Records to process:
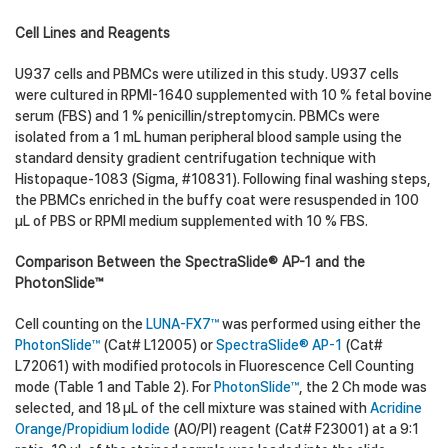
Cell Lines and Reagents
U937 cells and PBMCs were utilized in this study. U937 cells
were cultured in RPMI-1640 supplemented with 10 % fetal bovine
serum (FBS) and 1 % penicillin/streptomycin. PBMCs were
isolated from a 1 mL human peripheral blood sample using the
standard density gradient centrifugation technique with
Histopaque-1083 (Sigma, #10831). Following final washing steps,
the PBMCs enriched in the buffy coat were resuspended in 100
µL of PBS or RPMI medium supplemented with 10 % FBS.
Comparison Between the SpectraSlide® AP-1 and the
PhotonSlide™
Cell counting on the
LUNA-FX7™
was performed using either the
PhotonSlide™
(Cat# L12005) or
SpectraSlide® AP-1
(Cat#
L72061) with modified protocols in Fluorescence Cell Counting
mode (Table 1 and Table 2). For
PhotonSlide™
, the 2 Ch mode was
selected, and 18 µL of the cell mixture was stained with
Acridine
Orange/Propidium Iodide
(AO/PI) reagent (Cat# F23001) at a 9:1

Work item:
Copy exactly. Start at the line containing "Ch mode was" and continue through the last line of the records.

Solution:
, the 2 Ch mode was
selected, and 18 µL of the cell mixture was stained with
Acridine
Orange/Propidium Iodide
(AO/PI) reagent (Cat# F23001) at a 9:1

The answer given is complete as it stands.